START SUPPLIED DATA
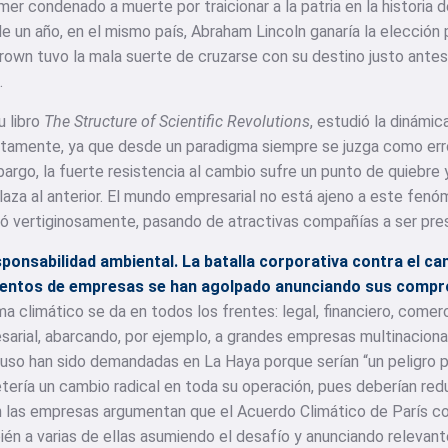
rimer condenado a muerte por traicionar a la patria en la historia
e un año, en el mismo país, Abraham Lincoln ganaría la elecció
 Brown tuvo la mala suerte de cruzarse con su destino justo ante
.
u libro
The Structure of Scientific Revolutions
, estudió la dinámi
amente, ya que desde un paradigma siempre se juzga como erró
argo, la fuerte resistencia al cambio sufre un punto de quiebre y
za al anterior. El mundo empresarial no está ajeno a este fenó
 vertiginosamente, pasando de atractivas compañías a ser pre
sponsabilidad ambiental. La batalla corporativa contra el ca
ientos de empresas se han agolpado anunciando sus compro
a climático se da en todos los frentes: legal, financiero, comer
arial, abarcando, por ejemplo, a grandes empresas multinacionale
luso han sido demandadas en La Haya porque serían “un peligro p
ería un cambio radical en toda su operación, pues deberían red
en las empresas argumentan que el Acuerdo Climático de París 
n a varias de ellas asumiendo el desafío y anunciando relevant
END SUPPLIED DATA
◆ **WHAT YOU HAVE TO DO**:
Print exactly the lines from the first line of the records above through the line containing "amente, ya que", leaving out the pictures.

◆ **PROBLEM SOLUTION**:
rimer condenado a muerte por traicionar a la patria en la historia
e un año, en el mismo país, Abraham Lincoln ganaría la elecció
 Brown tuvo la mala suerte de cruzarse con su destino justo ante
.
u libro
The Structure of Scientific Revolutions
, estudió la dinámi
amente, ya que desde un paradigma siempre se juzga como erró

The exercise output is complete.